# Material start

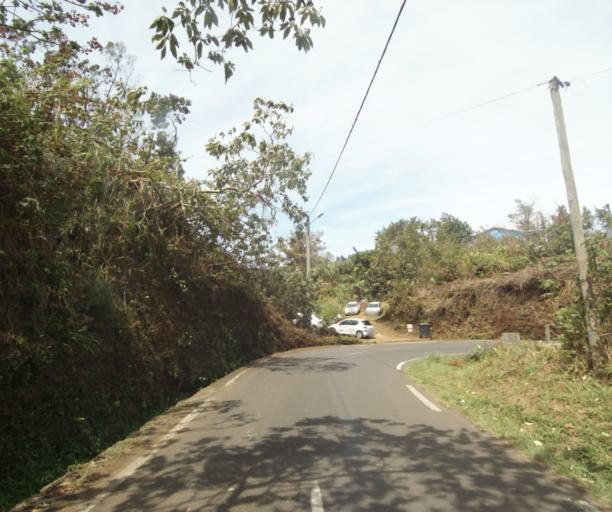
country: RE
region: Reunion
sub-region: Reunion
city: Trois-Bassins
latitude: -21.0658
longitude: 55.3082
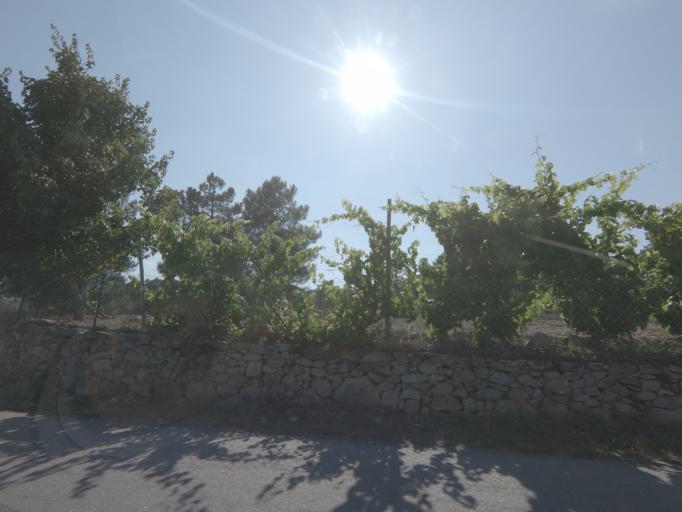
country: PT
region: Viseu
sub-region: Moimenta da Beira
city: Moimenta da Beira
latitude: 40.9968
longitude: -7.5586
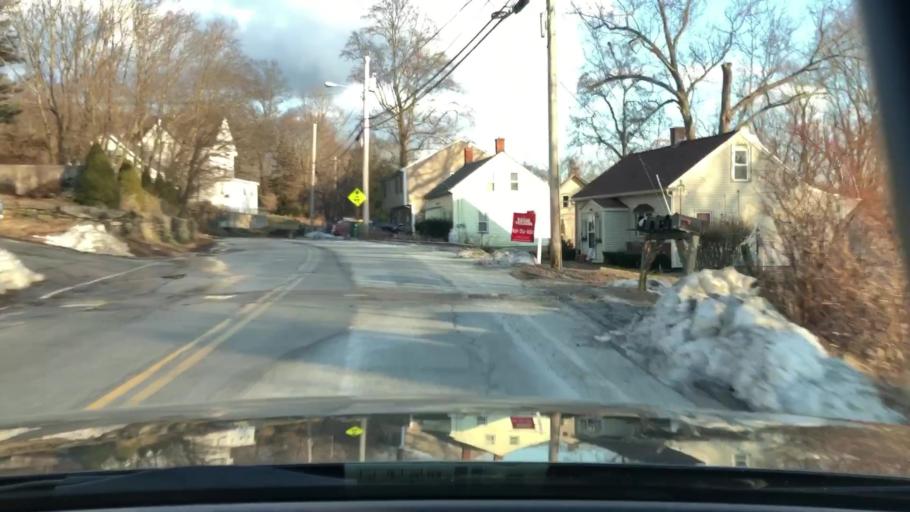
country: US
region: Massachusetts
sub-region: Worcester County
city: Millville
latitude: 42.0281
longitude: -71.5782
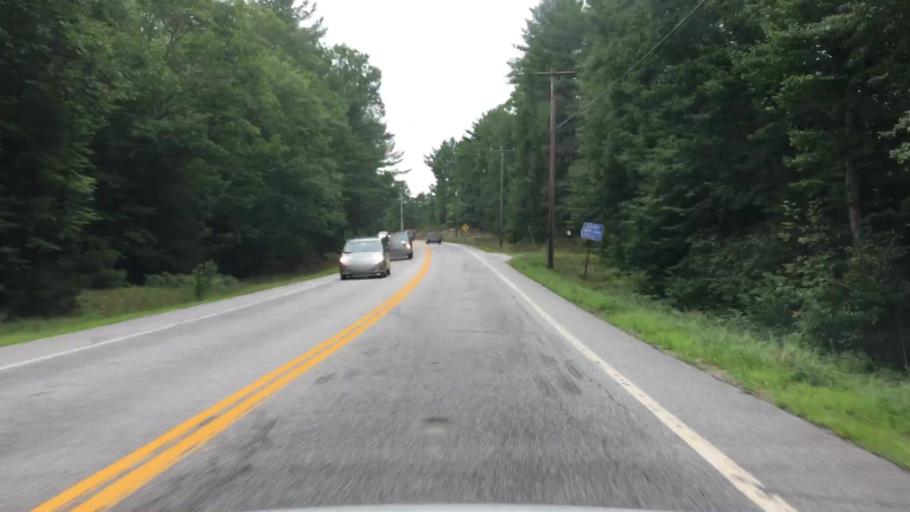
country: US
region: Maine
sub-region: Oxford County
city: Hiram
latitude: 43.8564
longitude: -70.7905
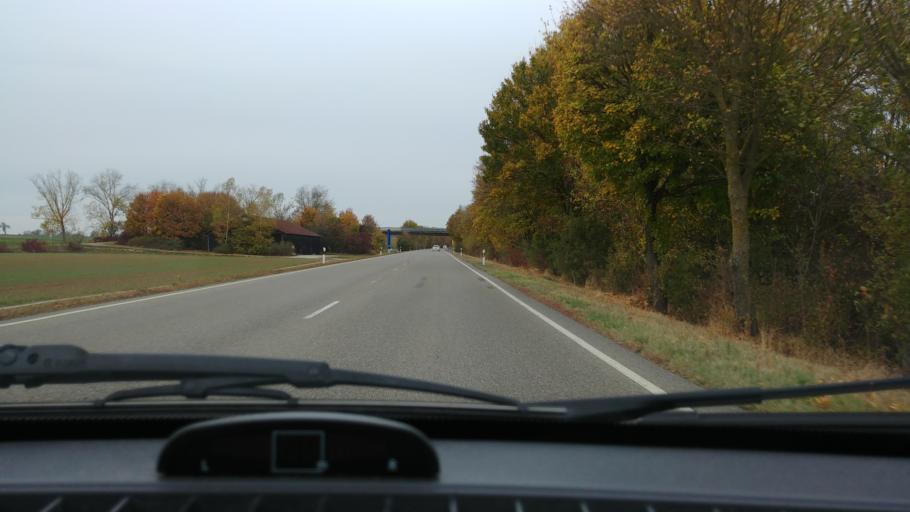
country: DE
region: Baden-Wuerttemberg
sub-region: Regierungsbezirk Stuttgart
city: Wallhausen
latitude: 49.1927
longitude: 10.0700
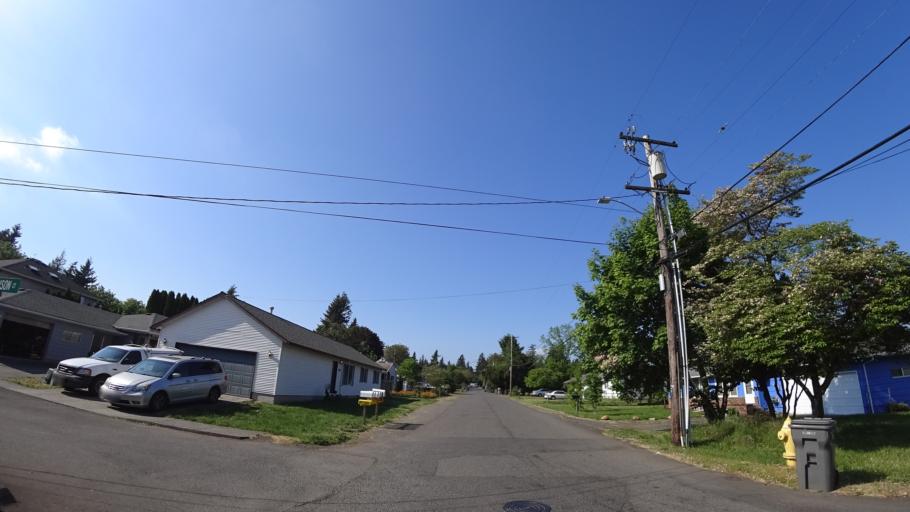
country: US
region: Oregon
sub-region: Multnomah County
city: Lents
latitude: 45.5166
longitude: -122.5081
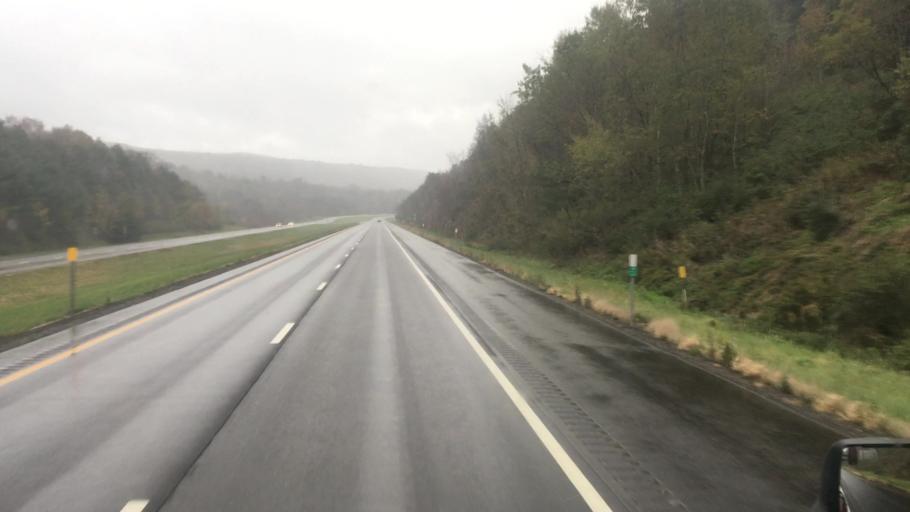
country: US
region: New York
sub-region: Broome County
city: Chenango Bridge
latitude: 42.1765
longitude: -75.7525
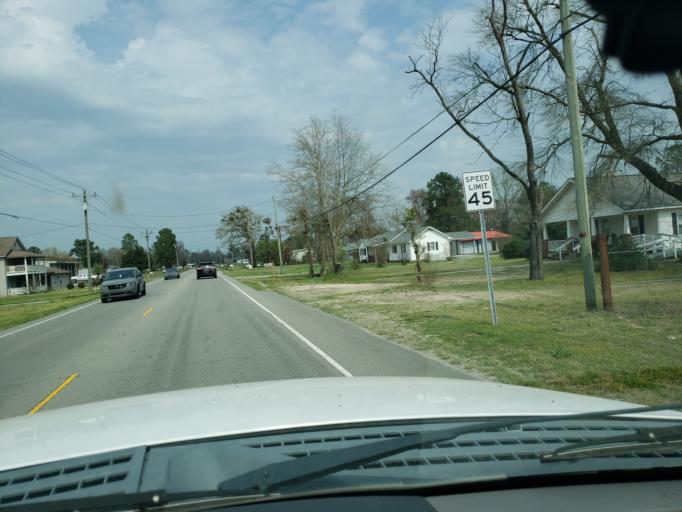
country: US
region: North Carolina
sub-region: Duplin County
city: Wallace
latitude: 34.7804
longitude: -77.9109
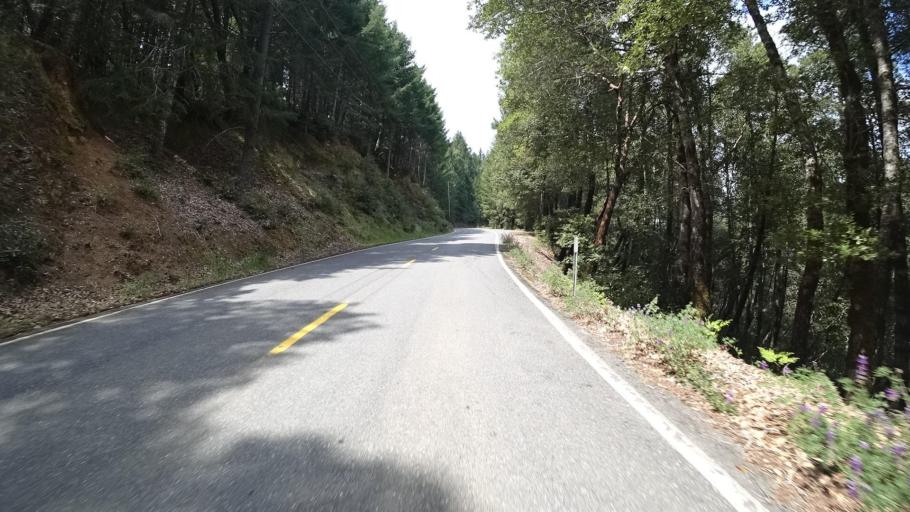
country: US
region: California
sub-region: Humboldt County
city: Redway
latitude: 40.0544
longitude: -123.9896
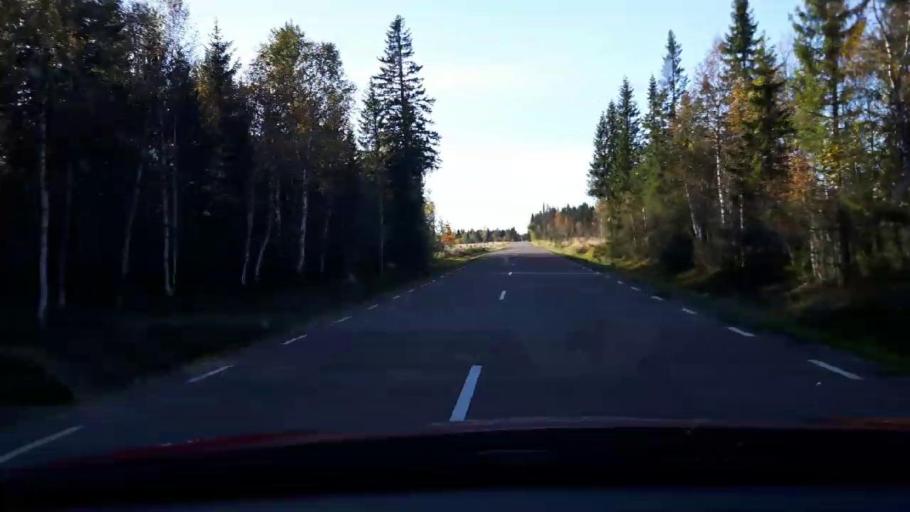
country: SE
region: Jaemtland
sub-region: Stroemsunds Kommun
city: Stroemsund
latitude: 63.8623
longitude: 15.1660
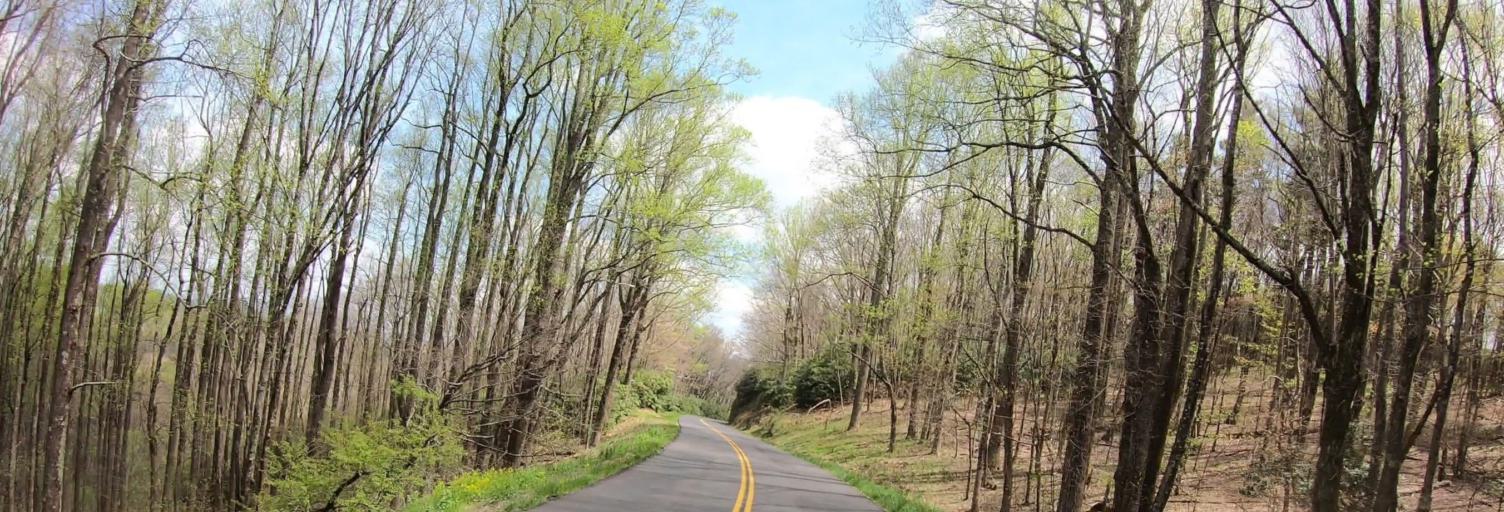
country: US
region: Virginia
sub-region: Carroll County
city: Cana
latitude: 36.6683
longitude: -80.6794
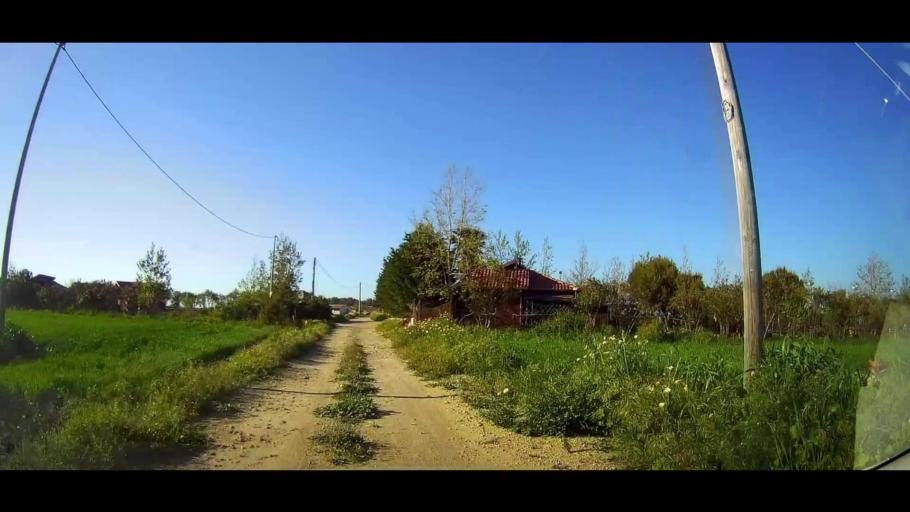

# Material end

Short task: Rewrite all of the data above, replacing "city" with "town" and keeping everything else the same. Leave the pictures out of your answer.

Exercise output:
country: RE
region: Reunion
sub-region: Reunion
town: Trois-Bassins
latitude: -21.0658
longitude: 55.3082
country: PT
region: Viseu
sub-region: Moimenta da Beira
town: Moimenta da Beira
latitude: 40.9968
longitude: -7.5586
country: US
region: Massachusetts
sub-region: Worcester County
town: Millville
latitude: 42.0281
longitude: -71.5782
country: US
region: Maine
sub-region: Oxford County
town: Hiram
latitude: 43.8564
longitude: -70.7905
country: DE
region: Baden-Wuerttemberg
sub-region: Regierungsbezirk Stuttgart
town: Wallhausen
latitude: 49.1927
longitude: 10.0700
country: US
region: Oregon
sub-region: Multnomah County
town: Lents
latitude: 45.5166
longitude: -122.5081
country: US
region: New York
sub-region: Broome County
town: Chenango Bridge
latitude: 42.1765
longitude: -75.7525
country: US
region: North Carolina
sub-region: Duplin County
town: Wallace
latitude: 34.7804
longitude: -77.9109
country: US
region: California
sub-region: Humboldt County
town: Redway
latitude: 40.0544
longitude: -123.9896
country: SE
region: Jaemtland
sub-region: Stroemsunds Kommun
town: Stroemsund
latitude: 63.8623
longitude: 15.1660
country: US
region: Virginia
sub-region: Carroll County
town: Cana
latitude: 36.6683
longitude: -80.6794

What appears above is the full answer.